Infantino also insisted that LGBTQ+ rights would be protected in Qatar during the World Cup. “They have confirmed and I can confirm that everyone is welcome. If you have a person here and there who says the opposite, it’s not the opinion of the country, it’s certainly not the opinion of Fifa,’ he said.
“Like the workers, these are processes,” he added. “You want to stay at home and say how bad they are, these Arabs, these Muslims, because it’s not allowed to be publicly gay. I believe it should be allowed. But it is a process.”
If someone thinks that hammering and criticising something will achieve something, well I can tell you it will be exactly the opposite because the action will be to close more doors.”
Infantino also accused journalists who questioned whether England supporters from India here in Qatar were ‘fake fans’ of racism. “Can someone who looks maybe like an Indian not cheer for England, or for Spain or Germany?” he asked. “You know what this is? This is racism. This is pure racism. And we can stop that.”
Infantino also made light of the late decision to ban alcohol from stadiums just 48 hours before the tournament kicks off. “If this is the biggest issue we have for the World Cup then I will resign immediately and go to the beach to relax,” he said.
“Let me first assure you that every decision taken at this World Cup is a joint decision between Qatar and Fifa. There will be many fan zones where you can buy alcohol in Qatar and fans can simultaneously drink alcohol. I think if for three hours a day you cannot drink a beer, you will survive.
“The same rules apply in France, Spain, Portugal and Scotland,” he continued. “Here it has become a big thing, because it is a Muslim country? I don’t know why. We tried and that is why I give you the late change of policy. We tried to see if it was possible.”
Infantino also insisted that any criticism of this World Cup should be directed at him and not Qatar. “If you need to criticise anybody, don’t put pressure on the players, the coaches. You want to criticise. You can crucify me. I’m here for that. Don’t criticise anyone. Don’t criticise Qatar. Let people enjoy this World Cup.”
“Do we want to continue to spit on the others because they look different, or they feel different?” he added. “We defend human rights. We do it our way. We obtain results. We got women fans in Iran. The Women’s League was created in Sudan. Let’s celebrate. Don’t divide.”

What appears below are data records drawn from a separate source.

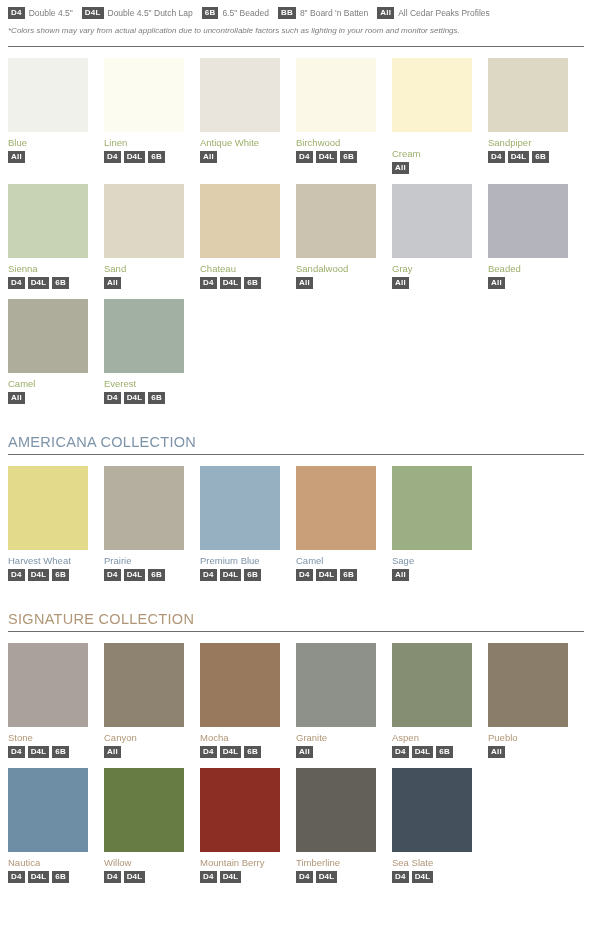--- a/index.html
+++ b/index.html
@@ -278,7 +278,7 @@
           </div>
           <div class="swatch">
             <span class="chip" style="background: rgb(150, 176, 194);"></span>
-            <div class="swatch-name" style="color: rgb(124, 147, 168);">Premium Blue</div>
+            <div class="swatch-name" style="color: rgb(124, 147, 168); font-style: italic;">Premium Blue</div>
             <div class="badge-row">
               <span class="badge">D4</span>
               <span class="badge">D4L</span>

The media conference ended with the Fifa director of media relations, Bryan Swanson, addressing the room. Swanson, a former Sky Sports reporter said: “I am sitting here as a gay man in Qatar. We have received assurances that everyone will be welcome and I believe everyone will be.
“Just because he [Infantino] is not gay, does not mean he does not care. He does. You see the public side and I see the private side. I have thought long and hard about whether I should say this. I do feel strongly about it.
We care about everyone at Fifa. I have a number of gay colleagues. I am fully aware of the debate and fully respect people’s opinions. When he says we are inclusive, he means it.”